PASMEM!

A senhora idosa entrou no ônibus, tateou na bolsa cor de vinho seu cartão de gratuidade, impedindo o fluxo normal das pessoas que buscavam o coletivo, demorou alguns segundos na busca e, finalmente, o encontrou para alegria de todos formando fila atrás dela. Andou descontraída até quatro filas de cadeiras antes do local onde eu estava, olhou para ambos os lados, espirrou e limpou o nariz com a costa da mão, retirou o óculos da bolsa, colocou-o no rosto, perscrutou novamente o ambiente e sentou. O transporte seguiu seu caminho naquela lentidão característica dos coletivos, apanhando e desovando passageiros nas paradas ao longo do seu percurso. E a velhinha lá no seu canto, sozinha, de vez em quando espirrando de maneira estrondosa e passando a mão nas narinas sem dar a menor importância se a estavam observando ou não. Não sei qual era o seu destino e nem entendi porque fiquei a observá-la em quase todo o trajeto. É que, realmente não compreendo, ela me pareceu irresistivelmente ingênua e desprovida de graça, franca e complexa, vestida de simplicidade, em suma uma figuraça só encontrada nos livros de escritores como Machado de Assis e Stendhal.
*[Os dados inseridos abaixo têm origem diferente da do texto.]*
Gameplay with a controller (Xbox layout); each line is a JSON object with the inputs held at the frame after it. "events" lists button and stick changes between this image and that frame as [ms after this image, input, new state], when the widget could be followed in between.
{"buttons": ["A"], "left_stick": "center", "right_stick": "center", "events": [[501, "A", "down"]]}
Em determinado momento, parando num dos inúmeros semáforos da cidade, avistei outro ônibus que chegava e fazia a parada obrigatória e usual no sinal vermelho e ali permaneceu paralelo àquele onde nos encontrávamos. Quatro estudantes estavam sentados no coletivo ao lado do nosso, duas garotas e dois jovens, todos adolescentes. De repente, para meu espanto, notei que o garoto ao lado da janela próxima daquela onde estava a velha senhora pegou algo do bolso, fez como que um bola com as duas mãos e, certeiro, jogou a coisa na cabeça da malfadada senhora, que nesse exato momento deitava os olhos sobre um folder de algum supermercado. O lançamento foi impecável e o impacto, como não poderia deixar de ser, atordoou-a momentaneamente. Ela olhou na minha direção com expressão irada, soltando fumaça pelas ventas, pelos olhos e pelos ouvidos. O sinal continuava fechado, os ônibus, paralelos, o pivete ficou de costas para nós e ria a não poder mais acompanhado pelos colegas. Enquanto isso, a mulher me olhava com cara de poucos amigos pensando que tinha sido eu o autor da insultuosa façanha, pasmem! Imediatamente, então, indignado, apontei o verdadeiro culpado com a veemência necessária ao deslinde do problema:

_Foi aquele moleque do ônibus ao lado, minha senhora, foi esse pivete vestido de estudante quem jogou isso na senhora, esse que está de costas.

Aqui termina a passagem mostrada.